Collected data entries
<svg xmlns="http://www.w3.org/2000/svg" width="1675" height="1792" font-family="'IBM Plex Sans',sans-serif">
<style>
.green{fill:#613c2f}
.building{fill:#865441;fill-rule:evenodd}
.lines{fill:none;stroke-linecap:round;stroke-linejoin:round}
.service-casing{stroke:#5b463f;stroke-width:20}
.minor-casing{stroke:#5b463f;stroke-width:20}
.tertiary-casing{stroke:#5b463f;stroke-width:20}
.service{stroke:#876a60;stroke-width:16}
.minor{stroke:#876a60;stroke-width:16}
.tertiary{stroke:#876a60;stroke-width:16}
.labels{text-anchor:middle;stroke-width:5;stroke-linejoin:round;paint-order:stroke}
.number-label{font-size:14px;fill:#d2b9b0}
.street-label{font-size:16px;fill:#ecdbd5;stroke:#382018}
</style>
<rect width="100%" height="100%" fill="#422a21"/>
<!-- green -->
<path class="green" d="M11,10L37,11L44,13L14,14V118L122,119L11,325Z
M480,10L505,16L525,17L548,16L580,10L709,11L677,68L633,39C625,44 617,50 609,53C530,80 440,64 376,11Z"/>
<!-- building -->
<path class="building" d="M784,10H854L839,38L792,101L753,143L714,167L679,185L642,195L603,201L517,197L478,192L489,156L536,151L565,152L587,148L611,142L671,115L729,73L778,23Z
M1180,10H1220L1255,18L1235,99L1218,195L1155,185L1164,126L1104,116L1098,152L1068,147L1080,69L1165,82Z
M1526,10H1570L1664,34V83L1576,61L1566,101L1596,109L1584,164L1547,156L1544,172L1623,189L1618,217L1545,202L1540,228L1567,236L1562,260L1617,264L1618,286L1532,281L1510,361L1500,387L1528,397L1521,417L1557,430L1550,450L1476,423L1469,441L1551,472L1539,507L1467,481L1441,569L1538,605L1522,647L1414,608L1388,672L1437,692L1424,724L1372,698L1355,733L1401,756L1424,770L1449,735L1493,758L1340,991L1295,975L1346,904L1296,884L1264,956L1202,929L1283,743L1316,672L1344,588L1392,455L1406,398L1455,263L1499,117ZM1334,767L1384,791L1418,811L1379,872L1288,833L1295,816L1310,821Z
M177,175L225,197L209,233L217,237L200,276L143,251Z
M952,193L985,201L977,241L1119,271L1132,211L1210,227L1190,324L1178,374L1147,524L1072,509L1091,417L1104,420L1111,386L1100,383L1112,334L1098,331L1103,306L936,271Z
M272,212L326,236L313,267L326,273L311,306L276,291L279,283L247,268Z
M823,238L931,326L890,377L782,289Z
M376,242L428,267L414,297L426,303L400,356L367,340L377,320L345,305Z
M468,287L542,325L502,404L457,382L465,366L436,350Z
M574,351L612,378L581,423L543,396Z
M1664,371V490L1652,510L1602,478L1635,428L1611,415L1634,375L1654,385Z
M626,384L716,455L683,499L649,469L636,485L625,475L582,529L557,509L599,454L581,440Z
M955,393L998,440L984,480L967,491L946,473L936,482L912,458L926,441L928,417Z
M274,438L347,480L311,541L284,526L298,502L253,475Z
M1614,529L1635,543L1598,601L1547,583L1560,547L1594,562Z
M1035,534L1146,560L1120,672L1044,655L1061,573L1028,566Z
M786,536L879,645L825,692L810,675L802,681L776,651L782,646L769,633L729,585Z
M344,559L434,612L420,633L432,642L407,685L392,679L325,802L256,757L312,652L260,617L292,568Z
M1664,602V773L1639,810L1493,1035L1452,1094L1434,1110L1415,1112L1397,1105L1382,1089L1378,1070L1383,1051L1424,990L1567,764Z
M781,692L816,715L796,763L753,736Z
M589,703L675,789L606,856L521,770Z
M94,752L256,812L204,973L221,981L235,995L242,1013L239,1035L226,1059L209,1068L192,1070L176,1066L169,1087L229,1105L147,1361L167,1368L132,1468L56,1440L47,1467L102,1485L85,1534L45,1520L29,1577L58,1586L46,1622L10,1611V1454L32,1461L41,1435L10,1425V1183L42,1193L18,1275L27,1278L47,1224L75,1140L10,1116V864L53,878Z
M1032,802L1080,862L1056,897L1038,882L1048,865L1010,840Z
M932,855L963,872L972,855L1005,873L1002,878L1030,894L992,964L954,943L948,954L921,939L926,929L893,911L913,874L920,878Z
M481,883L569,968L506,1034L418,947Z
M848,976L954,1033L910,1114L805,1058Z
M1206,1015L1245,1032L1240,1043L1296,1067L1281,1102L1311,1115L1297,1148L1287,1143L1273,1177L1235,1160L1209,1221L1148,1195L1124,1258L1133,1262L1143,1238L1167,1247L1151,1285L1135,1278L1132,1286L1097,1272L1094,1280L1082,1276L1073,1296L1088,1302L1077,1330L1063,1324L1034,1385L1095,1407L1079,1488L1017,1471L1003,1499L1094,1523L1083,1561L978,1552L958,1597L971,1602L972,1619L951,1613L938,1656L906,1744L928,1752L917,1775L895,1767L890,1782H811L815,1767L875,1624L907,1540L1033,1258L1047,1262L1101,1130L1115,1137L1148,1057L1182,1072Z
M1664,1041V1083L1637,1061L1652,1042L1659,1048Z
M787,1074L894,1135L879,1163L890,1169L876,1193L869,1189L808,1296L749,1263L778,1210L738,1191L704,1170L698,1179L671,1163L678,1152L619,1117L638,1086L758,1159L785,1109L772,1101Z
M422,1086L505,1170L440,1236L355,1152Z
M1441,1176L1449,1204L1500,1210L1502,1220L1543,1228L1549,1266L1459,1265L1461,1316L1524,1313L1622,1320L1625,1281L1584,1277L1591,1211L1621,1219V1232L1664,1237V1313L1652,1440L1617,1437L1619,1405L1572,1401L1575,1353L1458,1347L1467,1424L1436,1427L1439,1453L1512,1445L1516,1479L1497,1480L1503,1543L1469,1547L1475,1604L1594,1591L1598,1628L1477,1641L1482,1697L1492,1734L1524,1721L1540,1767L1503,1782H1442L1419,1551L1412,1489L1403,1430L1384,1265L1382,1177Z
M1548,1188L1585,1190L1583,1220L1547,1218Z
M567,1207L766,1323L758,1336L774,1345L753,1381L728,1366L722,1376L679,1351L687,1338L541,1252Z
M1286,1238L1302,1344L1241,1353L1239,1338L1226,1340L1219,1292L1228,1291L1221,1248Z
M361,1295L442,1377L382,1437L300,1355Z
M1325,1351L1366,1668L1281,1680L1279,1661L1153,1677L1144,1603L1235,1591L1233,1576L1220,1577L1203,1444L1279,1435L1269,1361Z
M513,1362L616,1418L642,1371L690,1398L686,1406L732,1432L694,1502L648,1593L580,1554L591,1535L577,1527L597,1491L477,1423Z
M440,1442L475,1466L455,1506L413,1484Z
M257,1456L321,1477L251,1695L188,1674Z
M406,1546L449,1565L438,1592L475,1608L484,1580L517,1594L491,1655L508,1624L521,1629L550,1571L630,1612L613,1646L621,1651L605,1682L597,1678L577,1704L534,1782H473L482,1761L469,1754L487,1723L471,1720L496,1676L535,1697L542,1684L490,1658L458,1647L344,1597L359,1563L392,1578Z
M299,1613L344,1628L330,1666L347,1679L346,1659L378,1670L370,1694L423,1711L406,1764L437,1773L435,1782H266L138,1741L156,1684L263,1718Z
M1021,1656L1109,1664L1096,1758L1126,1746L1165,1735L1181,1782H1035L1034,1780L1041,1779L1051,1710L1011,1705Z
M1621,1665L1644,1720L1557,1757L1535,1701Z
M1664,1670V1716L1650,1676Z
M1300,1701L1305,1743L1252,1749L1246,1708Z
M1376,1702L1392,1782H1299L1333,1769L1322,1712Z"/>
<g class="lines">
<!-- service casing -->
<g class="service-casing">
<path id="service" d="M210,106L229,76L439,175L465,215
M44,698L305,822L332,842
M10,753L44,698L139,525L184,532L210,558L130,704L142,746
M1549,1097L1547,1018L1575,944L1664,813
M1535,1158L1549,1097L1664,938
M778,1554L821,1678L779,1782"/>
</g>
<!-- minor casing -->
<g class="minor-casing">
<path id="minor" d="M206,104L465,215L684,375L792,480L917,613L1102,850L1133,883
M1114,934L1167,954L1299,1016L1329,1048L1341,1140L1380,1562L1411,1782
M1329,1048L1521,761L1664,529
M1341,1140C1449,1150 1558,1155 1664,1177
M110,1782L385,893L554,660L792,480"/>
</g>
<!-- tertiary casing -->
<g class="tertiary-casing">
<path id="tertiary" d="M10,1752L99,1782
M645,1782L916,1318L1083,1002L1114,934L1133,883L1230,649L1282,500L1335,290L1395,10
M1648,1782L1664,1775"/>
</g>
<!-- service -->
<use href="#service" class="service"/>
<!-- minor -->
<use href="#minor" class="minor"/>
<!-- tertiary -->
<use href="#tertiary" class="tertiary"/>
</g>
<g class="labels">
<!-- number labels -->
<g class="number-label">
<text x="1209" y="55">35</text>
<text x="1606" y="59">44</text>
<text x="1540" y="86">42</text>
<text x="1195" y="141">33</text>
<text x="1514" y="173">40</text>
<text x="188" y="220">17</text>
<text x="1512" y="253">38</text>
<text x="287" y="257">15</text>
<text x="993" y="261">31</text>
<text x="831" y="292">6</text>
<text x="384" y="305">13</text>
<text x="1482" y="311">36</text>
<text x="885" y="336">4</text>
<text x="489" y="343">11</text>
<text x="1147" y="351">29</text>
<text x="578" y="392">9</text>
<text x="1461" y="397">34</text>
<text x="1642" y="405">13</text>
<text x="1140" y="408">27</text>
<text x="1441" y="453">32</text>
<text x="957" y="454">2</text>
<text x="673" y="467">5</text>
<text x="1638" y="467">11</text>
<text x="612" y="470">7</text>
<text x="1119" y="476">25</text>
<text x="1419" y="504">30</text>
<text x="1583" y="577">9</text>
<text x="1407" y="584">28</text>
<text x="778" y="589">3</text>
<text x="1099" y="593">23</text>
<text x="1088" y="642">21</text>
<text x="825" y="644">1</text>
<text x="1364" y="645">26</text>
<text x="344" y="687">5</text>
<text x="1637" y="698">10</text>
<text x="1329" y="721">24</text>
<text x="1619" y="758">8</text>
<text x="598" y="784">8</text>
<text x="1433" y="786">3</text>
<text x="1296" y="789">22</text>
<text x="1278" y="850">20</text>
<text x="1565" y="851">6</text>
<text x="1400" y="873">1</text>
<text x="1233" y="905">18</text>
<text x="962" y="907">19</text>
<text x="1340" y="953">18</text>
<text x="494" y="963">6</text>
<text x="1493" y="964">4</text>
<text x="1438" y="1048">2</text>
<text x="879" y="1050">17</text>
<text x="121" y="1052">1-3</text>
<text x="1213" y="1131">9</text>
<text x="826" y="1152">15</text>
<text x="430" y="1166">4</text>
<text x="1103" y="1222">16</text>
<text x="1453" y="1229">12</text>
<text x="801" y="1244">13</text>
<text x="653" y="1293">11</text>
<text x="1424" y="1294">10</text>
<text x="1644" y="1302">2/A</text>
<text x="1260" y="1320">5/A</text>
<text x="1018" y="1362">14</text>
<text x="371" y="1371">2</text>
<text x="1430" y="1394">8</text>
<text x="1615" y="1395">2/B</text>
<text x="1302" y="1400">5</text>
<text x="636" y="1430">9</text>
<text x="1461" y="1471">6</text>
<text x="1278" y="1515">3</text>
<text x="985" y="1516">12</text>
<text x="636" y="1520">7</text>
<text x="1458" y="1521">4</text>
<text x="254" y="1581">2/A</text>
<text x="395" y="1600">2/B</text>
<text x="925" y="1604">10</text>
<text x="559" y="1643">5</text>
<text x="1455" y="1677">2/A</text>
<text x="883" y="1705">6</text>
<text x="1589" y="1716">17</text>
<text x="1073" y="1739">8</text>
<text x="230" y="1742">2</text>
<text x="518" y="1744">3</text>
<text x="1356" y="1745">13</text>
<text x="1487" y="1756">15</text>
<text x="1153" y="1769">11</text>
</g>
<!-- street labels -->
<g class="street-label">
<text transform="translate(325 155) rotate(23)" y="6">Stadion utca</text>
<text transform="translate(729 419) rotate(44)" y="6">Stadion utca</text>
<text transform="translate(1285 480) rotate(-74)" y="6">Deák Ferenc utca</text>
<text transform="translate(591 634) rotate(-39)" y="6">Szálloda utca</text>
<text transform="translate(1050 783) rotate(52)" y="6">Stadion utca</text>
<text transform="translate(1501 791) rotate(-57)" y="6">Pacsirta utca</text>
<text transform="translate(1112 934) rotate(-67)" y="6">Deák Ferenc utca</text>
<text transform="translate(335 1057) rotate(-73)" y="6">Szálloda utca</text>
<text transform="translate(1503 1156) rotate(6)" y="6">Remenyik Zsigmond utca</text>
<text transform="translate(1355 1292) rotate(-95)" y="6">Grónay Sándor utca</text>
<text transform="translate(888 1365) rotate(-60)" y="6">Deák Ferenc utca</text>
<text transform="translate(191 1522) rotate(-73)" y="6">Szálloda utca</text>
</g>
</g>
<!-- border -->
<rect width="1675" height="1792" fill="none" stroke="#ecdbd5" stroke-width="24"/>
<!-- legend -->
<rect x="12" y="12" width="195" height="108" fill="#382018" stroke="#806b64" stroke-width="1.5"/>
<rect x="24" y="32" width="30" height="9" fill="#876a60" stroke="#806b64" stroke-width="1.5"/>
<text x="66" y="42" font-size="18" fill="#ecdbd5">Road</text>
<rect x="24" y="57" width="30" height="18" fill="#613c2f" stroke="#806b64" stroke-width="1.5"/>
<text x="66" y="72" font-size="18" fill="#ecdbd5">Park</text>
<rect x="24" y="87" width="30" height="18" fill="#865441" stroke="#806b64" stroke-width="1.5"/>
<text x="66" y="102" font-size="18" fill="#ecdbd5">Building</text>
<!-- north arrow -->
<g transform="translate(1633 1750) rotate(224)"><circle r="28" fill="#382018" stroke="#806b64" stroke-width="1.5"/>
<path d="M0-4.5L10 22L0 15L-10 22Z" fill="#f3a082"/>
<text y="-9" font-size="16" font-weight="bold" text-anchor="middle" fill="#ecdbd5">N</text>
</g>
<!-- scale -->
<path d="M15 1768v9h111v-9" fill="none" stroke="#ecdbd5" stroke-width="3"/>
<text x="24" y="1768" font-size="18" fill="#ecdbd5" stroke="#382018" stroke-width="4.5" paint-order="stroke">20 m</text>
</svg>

...

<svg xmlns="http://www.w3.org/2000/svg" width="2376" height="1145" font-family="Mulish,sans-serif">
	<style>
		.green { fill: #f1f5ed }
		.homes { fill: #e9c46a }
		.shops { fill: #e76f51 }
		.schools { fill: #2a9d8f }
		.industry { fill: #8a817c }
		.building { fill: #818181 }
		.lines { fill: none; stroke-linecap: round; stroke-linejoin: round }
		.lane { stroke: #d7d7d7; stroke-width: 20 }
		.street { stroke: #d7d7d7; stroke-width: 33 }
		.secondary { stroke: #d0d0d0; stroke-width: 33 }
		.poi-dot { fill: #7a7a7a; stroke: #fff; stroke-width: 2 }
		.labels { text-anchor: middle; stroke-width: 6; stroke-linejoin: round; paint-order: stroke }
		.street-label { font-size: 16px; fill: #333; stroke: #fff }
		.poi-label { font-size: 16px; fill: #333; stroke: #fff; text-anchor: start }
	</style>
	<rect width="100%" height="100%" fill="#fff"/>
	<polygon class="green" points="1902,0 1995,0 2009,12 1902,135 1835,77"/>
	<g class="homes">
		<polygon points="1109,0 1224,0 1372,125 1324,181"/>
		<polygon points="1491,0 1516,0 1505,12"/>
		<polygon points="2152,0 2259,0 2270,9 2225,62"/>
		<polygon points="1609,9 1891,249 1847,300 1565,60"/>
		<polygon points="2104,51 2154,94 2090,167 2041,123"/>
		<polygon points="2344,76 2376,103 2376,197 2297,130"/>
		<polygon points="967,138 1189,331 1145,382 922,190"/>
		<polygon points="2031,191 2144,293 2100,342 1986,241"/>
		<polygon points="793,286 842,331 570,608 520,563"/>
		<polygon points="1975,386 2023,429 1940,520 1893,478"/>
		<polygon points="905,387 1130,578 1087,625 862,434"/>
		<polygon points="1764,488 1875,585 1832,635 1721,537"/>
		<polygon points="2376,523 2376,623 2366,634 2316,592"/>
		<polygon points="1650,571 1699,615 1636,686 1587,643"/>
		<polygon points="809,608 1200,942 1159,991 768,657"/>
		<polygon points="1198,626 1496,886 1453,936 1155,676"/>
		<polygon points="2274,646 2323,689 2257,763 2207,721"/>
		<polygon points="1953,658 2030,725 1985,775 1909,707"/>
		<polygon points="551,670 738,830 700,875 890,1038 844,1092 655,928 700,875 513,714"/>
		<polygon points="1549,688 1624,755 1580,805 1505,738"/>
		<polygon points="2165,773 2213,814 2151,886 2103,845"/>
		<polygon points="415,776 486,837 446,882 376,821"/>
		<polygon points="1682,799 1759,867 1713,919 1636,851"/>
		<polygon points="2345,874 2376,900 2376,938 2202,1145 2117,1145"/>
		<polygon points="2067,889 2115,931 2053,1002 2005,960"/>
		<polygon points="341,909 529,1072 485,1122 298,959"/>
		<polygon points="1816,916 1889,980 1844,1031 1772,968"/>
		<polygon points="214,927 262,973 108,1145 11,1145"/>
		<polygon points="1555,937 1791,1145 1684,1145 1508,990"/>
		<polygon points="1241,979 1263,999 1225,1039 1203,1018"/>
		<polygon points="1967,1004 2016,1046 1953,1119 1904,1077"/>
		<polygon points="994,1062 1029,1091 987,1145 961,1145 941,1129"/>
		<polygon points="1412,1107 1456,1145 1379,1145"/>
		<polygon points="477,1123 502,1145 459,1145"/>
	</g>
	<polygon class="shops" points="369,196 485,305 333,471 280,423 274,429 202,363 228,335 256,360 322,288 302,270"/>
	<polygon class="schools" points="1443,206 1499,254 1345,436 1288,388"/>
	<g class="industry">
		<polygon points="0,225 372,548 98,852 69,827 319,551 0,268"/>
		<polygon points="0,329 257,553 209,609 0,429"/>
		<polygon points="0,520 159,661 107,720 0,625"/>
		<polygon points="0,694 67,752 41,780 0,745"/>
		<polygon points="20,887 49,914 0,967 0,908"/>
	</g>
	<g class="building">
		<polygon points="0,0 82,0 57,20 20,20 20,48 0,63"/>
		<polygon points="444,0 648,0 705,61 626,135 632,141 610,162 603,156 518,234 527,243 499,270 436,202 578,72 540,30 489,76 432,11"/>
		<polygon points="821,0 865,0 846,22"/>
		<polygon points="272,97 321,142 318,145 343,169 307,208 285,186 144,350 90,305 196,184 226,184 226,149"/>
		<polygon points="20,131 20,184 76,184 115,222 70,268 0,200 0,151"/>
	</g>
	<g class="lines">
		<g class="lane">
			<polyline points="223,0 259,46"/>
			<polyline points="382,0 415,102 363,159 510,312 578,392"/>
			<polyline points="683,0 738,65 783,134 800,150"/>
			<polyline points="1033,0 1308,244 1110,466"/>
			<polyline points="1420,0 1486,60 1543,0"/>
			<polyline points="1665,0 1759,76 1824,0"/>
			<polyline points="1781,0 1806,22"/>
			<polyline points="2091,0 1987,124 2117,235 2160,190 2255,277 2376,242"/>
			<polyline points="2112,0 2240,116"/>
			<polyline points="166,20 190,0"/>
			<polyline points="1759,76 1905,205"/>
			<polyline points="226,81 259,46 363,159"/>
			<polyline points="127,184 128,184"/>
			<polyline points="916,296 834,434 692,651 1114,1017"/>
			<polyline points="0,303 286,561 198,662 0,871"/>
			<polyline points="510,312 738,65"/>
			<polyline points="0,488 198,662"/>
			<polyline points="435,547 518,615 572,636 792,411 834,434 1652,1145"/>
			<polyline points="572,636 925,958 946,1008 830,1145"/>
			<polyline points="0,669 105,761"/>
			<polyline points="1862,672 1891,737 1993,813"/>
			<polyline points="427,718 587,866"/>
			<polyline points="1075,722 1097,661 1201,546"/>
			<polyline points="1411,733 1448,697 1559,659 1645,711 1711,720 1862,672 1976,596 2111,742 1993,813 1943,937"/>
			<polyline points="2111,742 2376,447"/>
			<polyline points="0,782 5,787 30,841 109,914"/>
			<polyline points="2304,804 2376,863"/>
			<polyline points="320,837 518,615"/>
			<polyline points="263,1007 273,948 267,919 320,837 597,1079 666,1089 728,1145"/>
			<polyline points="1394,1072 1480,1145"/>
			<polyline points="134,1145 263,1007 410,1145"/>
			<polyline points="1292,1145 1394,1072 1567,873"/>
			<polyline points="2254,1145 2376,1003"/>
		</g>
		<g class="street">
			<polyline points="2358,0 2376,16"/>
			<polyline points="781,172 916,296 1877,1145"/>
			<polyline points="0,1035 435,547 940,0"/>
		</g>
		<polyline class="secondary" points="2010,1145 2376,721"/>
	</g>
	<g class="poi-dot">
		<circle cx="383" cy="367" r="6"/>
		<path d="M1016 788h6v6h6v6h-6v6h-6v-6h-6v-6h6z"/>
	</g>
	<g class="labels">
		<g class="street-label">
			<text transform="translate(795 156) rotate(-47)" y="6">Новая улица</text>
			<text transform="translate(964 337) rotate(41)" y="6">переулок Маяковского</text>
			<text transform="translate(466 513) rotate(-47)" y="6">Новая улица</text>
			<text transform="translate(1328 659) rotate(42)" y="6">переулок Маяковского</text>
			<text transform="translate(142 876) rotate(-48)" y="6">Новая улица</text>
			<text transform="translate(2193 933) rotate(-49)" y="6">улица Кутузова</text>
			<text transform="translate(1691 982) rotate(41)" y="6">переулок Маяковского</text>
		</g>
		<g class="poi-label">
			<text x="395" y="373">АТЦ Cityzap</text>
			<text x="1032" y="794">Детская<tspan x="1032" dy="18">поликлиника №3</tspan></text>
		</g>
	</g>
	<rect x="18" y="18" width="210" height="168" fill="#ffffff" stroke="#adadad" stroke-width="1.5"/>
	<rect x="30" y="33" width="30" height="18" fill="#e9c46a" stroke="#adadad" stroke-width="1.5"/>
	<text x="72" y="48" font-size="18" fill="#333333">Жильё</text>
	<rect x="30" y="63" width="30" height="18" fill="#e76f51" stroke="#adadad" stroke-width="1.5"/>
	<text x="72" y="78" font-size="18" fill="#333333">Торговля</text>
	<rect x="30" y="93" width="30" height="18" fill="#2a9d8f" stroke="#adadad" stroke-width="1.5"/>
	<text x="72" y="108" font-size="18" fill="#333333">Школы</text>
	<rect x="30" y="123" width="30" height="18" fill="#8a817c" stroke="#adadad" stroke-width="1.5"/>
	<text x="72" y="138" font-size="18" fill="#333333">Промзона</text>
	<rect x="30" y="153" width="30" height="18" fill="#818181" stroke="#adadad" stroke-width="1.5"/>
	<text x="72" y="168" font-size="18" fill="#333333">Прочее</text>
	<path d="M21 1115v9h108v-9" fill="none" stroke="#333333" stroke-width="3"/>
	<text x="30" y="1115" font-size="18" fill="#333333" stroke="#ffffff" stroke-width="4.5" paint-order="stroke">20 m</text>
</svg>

• [Task to complete]:
From the entries, report each line that includes the word "linecap".

• [Answer to the problem]:
.lines{fill:none;stroke-linecap:round;stroke-linejoin:round}
		.lines { fill: none; stroke-linecap: round; stroke-linejoin: round }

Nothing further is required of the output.